What are we Afraid of? What Should we be Afraid of?

 

          On March 20 th, 2003, the United States abruptly and illegally invaded the sovereign nation of Iraq. At the time of invasion, legality was not an issue. The United States needed to remove an imminent threat to her safety. The United Nations and the rest of the world were not going to prevent the US from defending itself. This was a ludicrous idea. The shaky claims that pushed the country into war were reason enough to invade what turned out to be a nearly defenseless Iraq. To a majority of the populace, it was us or them.
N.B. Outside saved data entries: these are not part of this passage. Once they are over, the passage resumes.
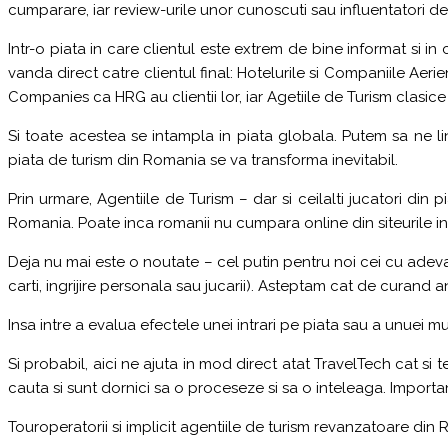
cumparare, iar review-urile unor cunoscuti sau influentatori de
Intr-o piata in care clientul este extrem de bine informat si in
vanda direct catre clientul final: Hotelurile si Companiile Ae
Companies ca HRG au clientii lor, iar Agetiile de Turism clasi
Si toate acestea se intampla in piata globala. Putem sa ne lin
piata de turism din Romania se va transforma inevitabil.
Prin urmare, Agentiile de Turism – dar si ceilalti jucatori d
Romania. Poate inca romanii nu cumpara online din siteurile int
Deja nu mai este o noutate – cel putin pentru noi cei cu adevar
carti, ingrijire personala sau jucarii). Asteptam cat de curand a
Insa intre a evalua efectele unei intrari pe piata sau a unuei mut
Si probabil, aici ne ajuta in mod direct atat TravelTech cat si t
cauta si sunt dornici sa o proceseze si sa o inteleaga. Importa
Touroperatorii si implicit agentiile de turism revanzatoare di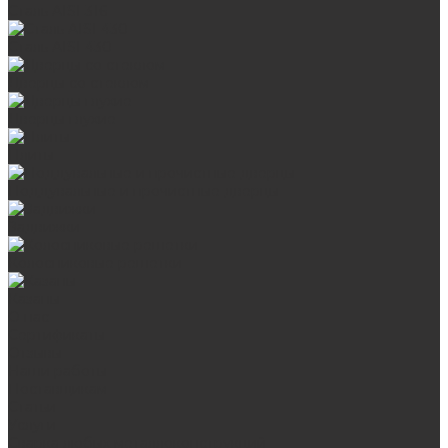
Сталь AISI 316
Сталь AISI 430
Дверцы со стеклом
Дверцы глухие
Плиты
Поддувальные и прочистные дверцы
Задвижки
Колосниковые решетки
Казаны
О нас
Сертификаты
Отзывы
Наши работы
Поставщикам
Статьи
Услуги
Сварка любых металлоконструкций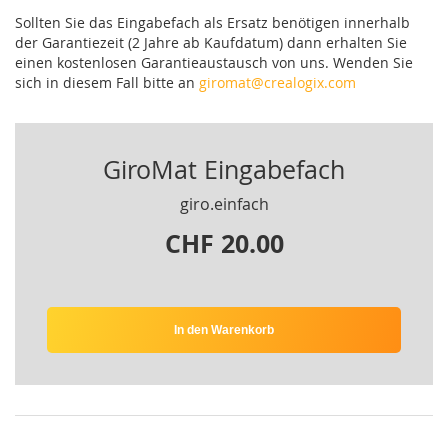
Sollten Sie das Eingabefach als Ersatz benötigen innerhalb
der Garantiezeit (2 Jahre ab Kaufdatum) dann erhalten Sie
einen kostenlosen Garantieaustausch von uns. Wenden Sie
sich in diesem Fall bitte an
giromat@crealogix.com
GiroMat Eingabefach
giro.einfach
CHF 20.00
In den Warenkorb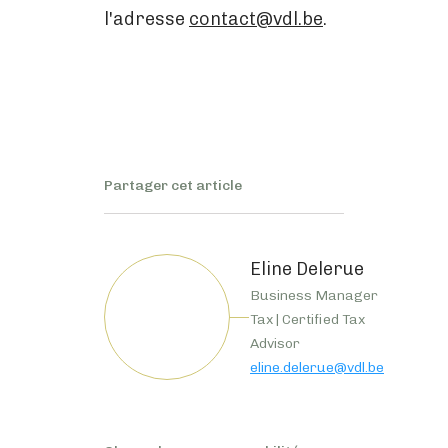
l'adresse
contact@vdl.be
.
Partager cet article
Eline Delerue
Business Manager
Tax | Certified Tax
Advisor
eline.delerue@vdl.be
However as the dust began to clear, the unstable pillars justifying the invasion quickly began to crumble as fact upon fact refuted the claims produced by the Bush Administration. In retrospect, it has become obvious that the United States was falsely pushed into several states of fear in so that the illegal invasion of Iraq would appear legitimate in the eyes of the citizen.

          Responding towards the stipulation for vengeance following the September 11 th attacks, the Bush Administration hurled the United States, and several of its NATO allies, into an international “war on terror”. Targeting Osama Bin Laden, the Taliban, and more largely the Al Qaeda terror network, US troops were deployed in Afghanistan on a mission to eradicate global terrorism. The world was largely sympathetic towards the United States in this fight, explaining the NATO support, and the absence of controversy surrounding current US military operations. In an attempt to play off of this sympathy, the White House, for a brief period, maintained that Saddam held connections with the Al Qaeda network.
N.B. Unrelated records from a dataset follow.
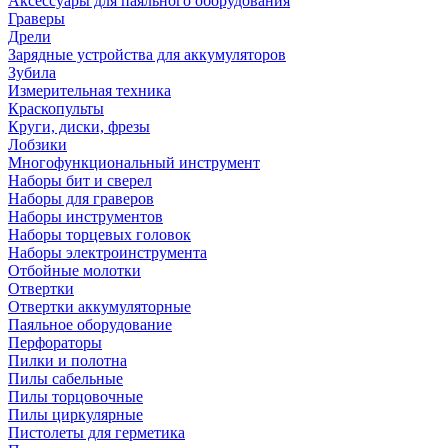
Аксессуары для паяльного оборудования
Граверы
Дрели
Зарядные устройства для аккумуляторов
Зубила
Измерительная техника
Краскопульты
Круги, диски, фрезы
Лобзики
Многофункциональный инструмент
Наборы бит и сверел
Наборы для граверов
Наборы инструментов
Наборы торцевых головок
Наборы электроинструмента
Отбойные молотки
Отвертки
Отвертки аккумуляторные
Паяльное оборудование
Перфораторы
Пилки и полотна
Пилы сабельные
Пилы торцовочные
Пилы циркулярные
Пистолеты для герметика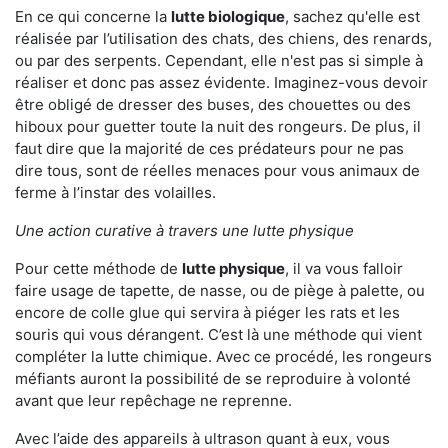
En ce qui concerne la
lutte biologique
, sachez qu'elle est
réalisée par l’utilisation des chats, des chiens, des renards,
ou par des serpents. Cependant, elle n'est pas si simple à
réaliser et donc pas assez évidente. Imaginez-vous devoir
être obligé de dresser des buses, des chouettes ou des
hiboux pour guetter toute la nuit des rongeurs. De plus, il
faut dire que la majorité de ces prédateurs pour ne pas
dire tous, sont de réelles menaces pour vous animaux de
ferme à l’instar des volailles.
Une action curative à travers une lutte physique
Pour cette méthode de
lutte physique
, il va vous falloir
faire usage de tapette, de nasse, ou de piège à palette, ou
encore de colle glue qui servira à piéger les rats et les
souris qui vous dérangent. C’est là une méthode qui vient
compléter la lutte chimique. Avec ce procédé, les rongeurs
méfiants auront la possibilité de se reproduire à volonté
avant que leur repêchage ne reprenne.
Avec l’aide des appareils à ultrason quant à eux, vous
          In one of many speeches nudging the United States towards war with Iraq, Bush claimed that “There's no question that Saddam Hussein had Al Qaeda ties” ( 9/17/03). The White House never claimed Iraq played a role in the September 11 th attacks. However, the assertion that Iraq and Al Qaeda were working together make it is fair to presume that such fears were being utilized in the case against Iraq. Questionably, the correlation made to arouse such fears was largely unsubstantiated by US intelligence reports.

          Miriam Sapiro, a writer for the American Journal of International Law, published an article entitled Iraq: The Sifting Sands of Preemptive Self-Defense. Regarding the proposed connection between Al Qaeda and Saddam, Sapiro says that “Despite the magnitude of its intelligence capabilities, the United States could not pinpoint... An [Al] Qaeda link [to] Iraq”. Yet even when most of the public had acknowledged that Iraq and Al Qaeda held no significant relations, Dick Cheney maintained that Saddam Hussein “had long-established ties with Al Qaeda” (6/24/04). In essence, Cheney justified the invasion by claiming to have saved the American people from a non existent fear.

          The final blow to the supposed connection between Al Qaeda and Iraq came with the 9-11 committees’ final report. As Douglas Jehl of the New York Times wrote: “the report of the Sept. 11 commission found no ‘collaborative relationship’ between the former Iraqi government and Al Qaeda”. Astonishingly even a commission with what many would consider an all access pass to United States intelligence could not link the two entities together. In the months before invasion, it was hard for the general populace to acknowledge outright that the Bush Administration was intentionally trying to scare the country into war. After all, it is possible to conclude that the Administration simply became a little to anxious following the September 11 th attacks. Ideally, if a country is presumed to be a threat, and that threat is later deemed invalid, the case for action against the country is also refuted. However, the intentions of the Whitehouse become questionable following the refutation of Saddam’s ties to Al Qaeda. Strangely the Whitehouse still presented reason to fear Iraq.